Due to their limited frequency, rare cells can be challenging to isolate. For example, CTC abundance is as low as one in one billion blood cells, and fetal cells can be even more rare. Traditionally, rare cells have been isolated via enrichment methods such as filtering and magnetic bead selection. However, these methods are unable to isolate pure populations of rare cells. To effectively isolate rare cells, high efficiency and sensitivity are essential.
Namocell’s two patented sorting modes: enrichment sorting and single cell sorting can be combined for efficient isolation of extremely rare cells from a mixed population. High-density samples containing the rare target cells are first suspended and loaded into Namocell’s microfluidic cell cartridge. Using the enrichment sorting mode, rare cells of interest are dispensed into a single well or a single tube, producing a pool of cells enriched for the target cell population. Subsequently, the post-enrichment pool is loaded into a new cell cartridge and the target cells are dispensed using the single cell sorting mode as singlets into a 96-well or 384-well plate.
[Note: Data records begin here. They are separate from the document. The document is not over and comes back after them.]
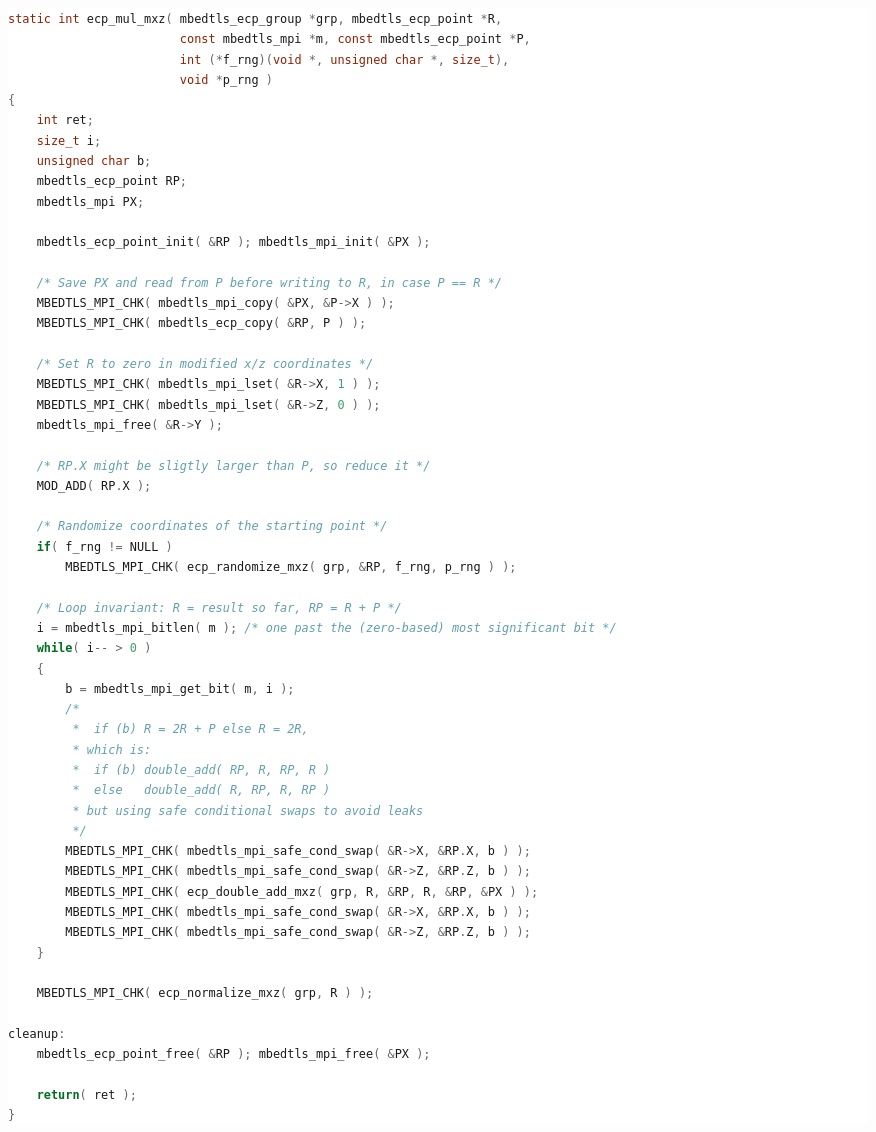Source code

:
 ```c
static int ecp_mul_mxz( mbedtls_ecp_group *grp, mbedtls_ecp_point *R,
                        const mbedtls_mpi *m, const mbedtls_ecp_point *P,
                        int (*f_rng)(void *, unsigned char *, size_t),
                        void *p_rng )
{
    int ret;
    size_t i;
    unsigned char b;
    mbedtls_ecp_point RP;
    mbedtls_mpi PX;

    mbedtls_ecp_point_init( &RP ); mbedtls_mpi_init( &PX );

    /* Save PX and read from P before writing to R, in case P == R */
    MBEDTLS_MPI_CHK( mbedtls_mpi_copy( &PX, &P->X ) );
    MBEDTLS_MPI_CHK( mbedtls_ecp_copy( &RP, P ) );

    /* Set R to zero in modified x/z coordinates */
    MBEDTLS_MPI_CHK( mbedtls_mpi_lset( &R->X, 1 ) );
    MBEDTLS_MPI_CHK( mbedtls_mpi_lset( &R->Z, 0 ) );
    mbedtls_mpi_free( &R->Y );

    /* RP.X might be sligtly larger than P, so reduce it */
    MOD_ADD( RP.X );

    /* Randomize coordinates of the starting point */
    if( f_rng != NULL )
        MBEDTLS_MPI_CHK( ecp_randomize_mxz( grp, &RP, f_rng, p_rng ) );

    /* Loop invariant: R = result so far, RP = R + P */
    i = mbedtls_mpi_bitlen( m ); /* one past the (zero-based) most significant bit */
    while( i-- > 0 )
    {
        b = mbedtls_mpi_get_bit( m, i );
        /*
         *  if (b) R = 2R + P else R = 2R,
         * which is:
         *  if (b) double_add( RP, R, RP, R )
         *  else   double_add( R, RP, R, RP )
         * but using safe conditional swaps to avoid leaks
         */
        MBEDTLS_MPI_CHK( mbedtls_mpi_safe_cond_swap( &R->X, &RP.X, b ) );
        MBEDTLS_MPI_CHK( mbedtls_mpi_safe_cond_swap( &R->Z, &RP.Z, b ) );
        MBEDTLS_MPI_CHK( ecp_double_add_mxz( grp, R, &RP, R, &RP, &PX ) );
        MBEDTLS_MPI_CHK( mbedtls_mpi_safe_cond_swap( &R->X, &RP.X, b ) );
        MBEDTLS_MPI_CHK( mbedtls_mpi_safe_cond_swap( &R->Z, &RP.Z, b ) );
    }

    MBEDTLS_MPI_CHK( ecp_normalize_mxz( grp, R ) );

cleanup:
    mbedtls_ecp_point_free( &RP ); mbedtls_mpi_free( &PX );

    return( ret );
}
```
The isolated rare cells can then be used in multiple downstream applications, such as genomic analysis or cell culture.
Gentle sorting (< 2 psi) preserves cell viability and integrity
- Process up to 3 million cells/min
- Work with sample density of up to 150 million cells/mL
High recovery of rare cells, no sample loss
- Sterile sorting, no contamination
- Easy setup in under 3 min
- Simple operation, zero maintenance
Namocell Single Cell Dispensers are highly efficient and consistent at dispensing single cells. With dispensing efficiency (percentage of dispensed wells with single cells) of 80-90% for CHO cells compared to ~30% using manual pipetting.
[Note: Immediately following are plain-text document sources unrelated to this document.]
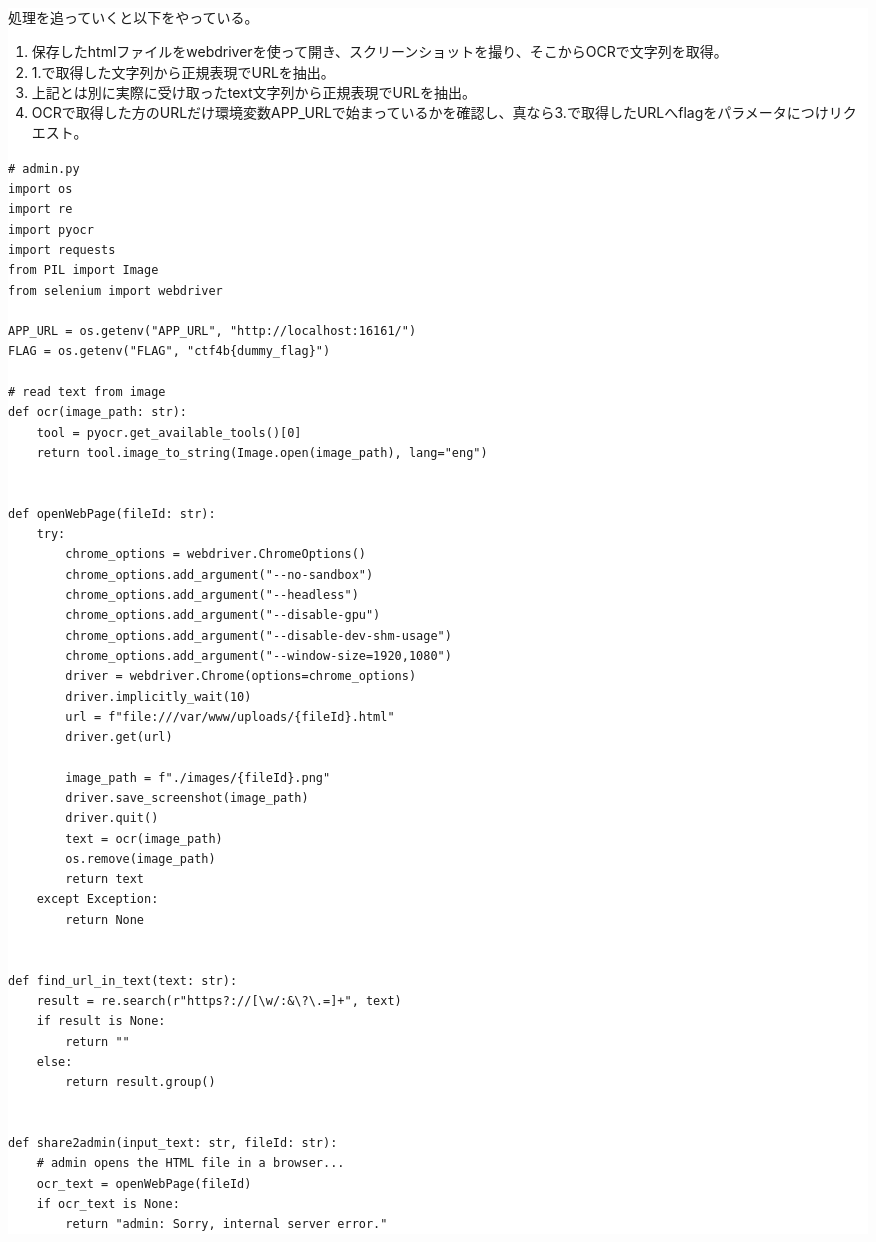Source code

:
 ```

```

処理を追っていくと以下をやっている。  
1. 保存したhtmlファイルをwebdriverを使って開き、スクリーンショットを撮り、そこからOCRで文字列を取得。
2. 1.で取得した文字列から正規表現でURLを抽出。
3. 上記とは別に実際に受け取ったtext文字列から正規表現でURLを抽出。
4. OCRで取得した方のURLだけ環境変数APP_URLで始まっているかを確認し、真なら3.で取得したURLへflagをパラメータにつけリクエスト。

```
# admin.py
import os
import re
import pyocr
import requests
from PIL import Image
from selenium import webdriver

APP_URL = os.getenv("APP_URL", "http://localhost:16161/")
FLAG = os.getenv("FLAG", "ctf4b{dummy_flag}")

# read text from image
def ocr(image_path: str):
    tool = pyocr.get_available_tools()[0]
    return tool.image_to_string(Image.open(image_path), lang="eng")


def openWebPage(fileId: str):
    try:
        chrome_options = webdriver.ChromeOptions()
        chrome_options.add_argument("--no-sandbox")
        chrome_options.add_argument("--headless")
        chrome_options.add_argument("--disable-gpu")
        chrome_options.add_argument("--disable-dev-shm-usage")
        chrome_options.add_argument("--window-size=1920,1080")
        driver = webdriver.Chrome(options=chrome_options)
        driver.implicitly_wait(10)
        url = f"file:///var/www/uploads/{fileId}.html"
        driver.get(url)

        image_path = f"./images/{fileId}.png"
        driver.save_screenshot(image_path)
        driver.quit()
        text = ocr(image_path)
        os.remove(image_path)
        return text
    except Exception:
        return None


def find_url_in_text(text: str):
    result = re.search(r"https?://[\w/:&\?\.=]+", text)
    if result is None:
        return ""
    else:
        return result.group()


def share2admin(input_text: str, fileId: str):
    # admin opens the HTML file in a browser...
    ocr_text = openWebPage(fileId)
    if ocr_text is None:
        return "admin: Sorry, internal server error."

```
The HanaTM Single Cell Dispenser was used to isolate EpCAM+ cancer cells spiked into a background of white blood cells at a frequency of 1 in 10,000. Following single cell isolation, analysis of CNV (copy number variation) across the genome confirmed cancer-characteristic CNV profile from the isolated EpCAM+ cells (top panel), as compared with the background cells (bottom panel). As an internal control, the spiked-in cancer cells were female (XX) whereas the background cells were male (XY), as evidenced by the copy number of X and Y chromosomes in the respective CNV data.